Despite the fact that the global financial landscape is less than healthy and we’re all growing increasingly concerned about the cost of living, fuel prices and mortgage rates, we still have an almost insatiable appetite for buying property abroad.
Recent facts supplied by Datamonitor show that British and Irish property investors already have 3.81 million properties overseas and if you’re thinking of adding to this number, in this article we look at the 10 most costly mistakes that people commonly make when buying property abroad so that you can avoid these mistakes.
As stated, Datamonitor has information to show that 3.81 million properties are owned internationally by Brits and Irish and their figures suggest that there will be a doubling of the overseas property market in value terms between now and 2012. Estate agents have predicted that there will actually be an average of 13% growth annually over the course of the next 5 years and all in all, the overseas property sector was worth GBP 44.4 billion in 2006 to British and Irish investors. So when you think about how many buyers actually make costly mistakes, imagine how much more affluent the overseas sector could be if we all avoided making these mistakes when buying property abroad!
If you or someone you know is actively contemplating buying property abroad, here’s what to watch out for: –
1) Choosing the wrong location – not all property markets that are being advertised as the next big thing are actually particularly profitable. You need to look more closely at what is driving the growth in a given market and see if that is sustainable. When Bulgaria’s Black Sea coast was being marketed as the next big thing in 2005, few people thought about the impact that a glut of property coming to the market would have on prices and the ability to profitably resell. Look at a location with astute eyes and see what there is to ensure its continued and continuous success. Only buy in when you are sure that there is long-term room for growth and profit.
2) Choosing the wrong property – in a low value market don’t target the high-end, in a property market with an oversupply of office property avoid the commercial sector, where there is no resale market for apartments don’t buy flats! Think about where there is demand and buy property accordingly.

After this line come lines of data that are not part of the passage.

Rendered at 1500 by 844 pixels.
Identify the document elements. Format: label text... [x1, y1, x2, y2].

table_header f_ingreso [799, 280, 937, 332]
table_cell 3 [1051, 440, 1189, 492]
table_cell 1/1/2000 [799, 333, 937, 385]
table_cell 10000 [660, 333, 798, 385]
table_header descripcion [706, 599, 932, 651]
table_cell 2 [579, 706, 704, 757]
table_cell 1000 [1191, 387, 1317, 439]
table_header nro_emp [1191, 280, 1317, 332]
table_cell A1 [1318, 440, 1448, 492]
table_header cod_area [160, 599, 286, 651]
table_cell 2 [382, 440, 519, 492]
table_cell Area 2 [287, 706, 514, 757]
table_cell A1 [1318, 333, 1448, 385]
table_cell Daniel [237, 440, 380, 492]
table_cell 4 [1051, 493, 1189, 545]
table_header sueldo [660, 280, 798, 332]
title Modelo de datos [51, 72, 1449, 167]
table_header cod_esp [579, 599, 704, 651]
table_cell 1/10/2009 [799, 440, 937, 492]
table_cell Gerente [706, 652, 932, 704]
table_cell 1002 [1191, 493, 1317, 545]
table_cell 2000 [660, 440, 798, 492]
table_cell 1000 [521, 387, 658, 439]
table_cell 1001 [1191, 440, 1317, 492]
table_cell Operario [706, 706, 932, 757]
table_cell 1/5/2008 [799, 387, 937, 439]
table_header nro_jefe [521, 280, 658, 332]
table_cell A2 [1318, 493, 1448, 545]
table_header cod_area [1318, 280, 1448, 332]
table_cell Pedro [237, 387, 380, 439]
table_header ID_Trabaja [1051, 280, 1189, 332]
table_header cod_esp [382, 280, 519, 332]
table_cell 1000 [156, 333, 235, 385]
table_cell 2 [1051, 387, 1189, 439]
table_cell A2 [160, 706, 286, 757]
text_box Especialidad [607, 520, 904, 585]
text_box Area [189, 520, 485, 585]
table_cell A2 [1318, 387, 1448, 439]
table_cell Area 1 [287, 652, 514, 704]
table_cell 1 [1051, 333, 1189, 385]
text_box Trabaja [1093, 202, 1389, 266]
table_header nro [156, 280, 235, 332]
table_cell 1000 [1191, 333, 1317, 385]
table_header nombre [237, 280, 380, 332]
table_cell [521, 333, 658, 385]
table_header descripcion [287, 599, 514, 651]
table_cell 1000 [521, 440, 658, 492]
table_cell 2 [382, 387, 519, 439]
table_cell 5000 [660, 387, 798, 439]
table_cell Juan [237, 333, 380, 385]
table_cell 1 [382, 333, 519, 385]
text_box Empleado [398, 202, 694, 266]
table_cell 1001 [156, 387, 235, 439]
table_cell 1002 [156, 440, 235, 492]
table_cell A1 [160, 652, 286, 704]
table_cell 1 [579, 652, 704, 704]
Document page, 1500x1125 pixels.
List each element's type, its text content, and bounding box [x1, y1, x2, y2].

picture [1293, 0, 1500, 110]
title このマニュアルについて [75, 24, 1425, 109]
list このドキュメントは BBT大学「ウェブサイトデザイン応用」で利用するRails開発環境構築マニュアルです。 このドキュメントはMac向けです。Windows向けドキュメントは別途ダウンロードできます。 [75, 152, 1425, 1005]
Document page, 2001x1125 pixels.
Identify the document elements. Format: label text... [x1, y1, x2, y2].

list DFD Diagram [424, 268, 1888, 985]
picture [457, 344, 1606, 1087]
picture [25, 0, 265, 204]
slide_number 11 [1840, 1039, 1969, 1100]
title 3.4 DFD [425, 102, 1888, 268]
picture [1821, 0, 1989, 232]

3) Forgetting about your domestic tax liability – if you profit from property abroad you may well have to pay income and/or capital gains tax in the UK on your profits – don’t forget to factor this in to your profitability calculations.
4) Not understanding about title deeds – the title deed registration system varies from nation to nation and in some countries it is so out of date that it can be almost impossible to determine who has the right to sell you land or property. In other countries there are ongoing battles about title deeds and finally, in some countries you as a foreign buyer are not entitled to directly hold title to a property and you have to buy through a company instead. Find out up front about the title deed quirks of the country you want to buy property abroad in.
5) Failure to look into local laws of succession – you may think your property abroad is covered by your UK will – that may not actually be the case. It is often better to have a will in each country and even more significantly than knowing this fact is that you should know that the laws of succession differ from nation to nation. In France for example, you may think your property will pass to your spouse should you die – but in reality the property can be divided among multiple members of your extended family. So find out first about the laws of succession and make sure your will covers your wishes and can legally be upheld.
6) Forgetting about those pesky exchange rates – if you live and work in the UK, are paid in pounds and all your accounts and investments are in sterling, if you buy a property abroad in anything other than pounds sterling or you earn an income from your overseas real estate in a foreign currency all of this will have an impact on you because exchange rates fluctuate. Speak to currency specialists about what you can do to offset any risk of negative fluctuations.
7) Forgetting about your overseas tax liability – if you own a home overseas you may be liable to property tax, VAT, capital gains tax, income tax and even inheritance tax abroad as a result. Find out up front and look into whether there are any double taxation agreements in place between the country you’re buying in and the UK.
8) Exit strategy? What exit strategy? – It’s all very well buying a profitable property abroad that appreciates and reaches the level where you want to sell it and reap your gains – but what if you can’t actually sell it! Think about what you are buying and the market you are buying in and think long-term about off loading your property stock when the time comes. This is called having an exit strategy, and if you’re dabbling in property, trust us, you need one!
9) Who needs a lawyer anyway? – You do! Do not buy without the help of an independent, experienced legal representative, please! And ensure they are experienced in real estate in the nation you are buying in, ensure they speak English and the native tongue and are qualified to assist you and look after your best interests.
10) Do I really need local help? – Would you consider buying a property in Scotland from an estate agent in Wales? So why would you consider buying a property abroad from an agent in England who has no representatives in the overseas country with local knowledge to assist you? Think about how valuable you know local knowledge can be – and then apply it to your common sense thinking about how you are going to go about buying a property abroad.
As you can see from the above list of 10 costly mistakes when buying property abroad, if you apply common sense and think about the purchase in the same way you would think about buying a house in the UK you won’t go too far wrong. Just take your time, do your research, get some professionals on board to help you and be guided by your sensible instincts.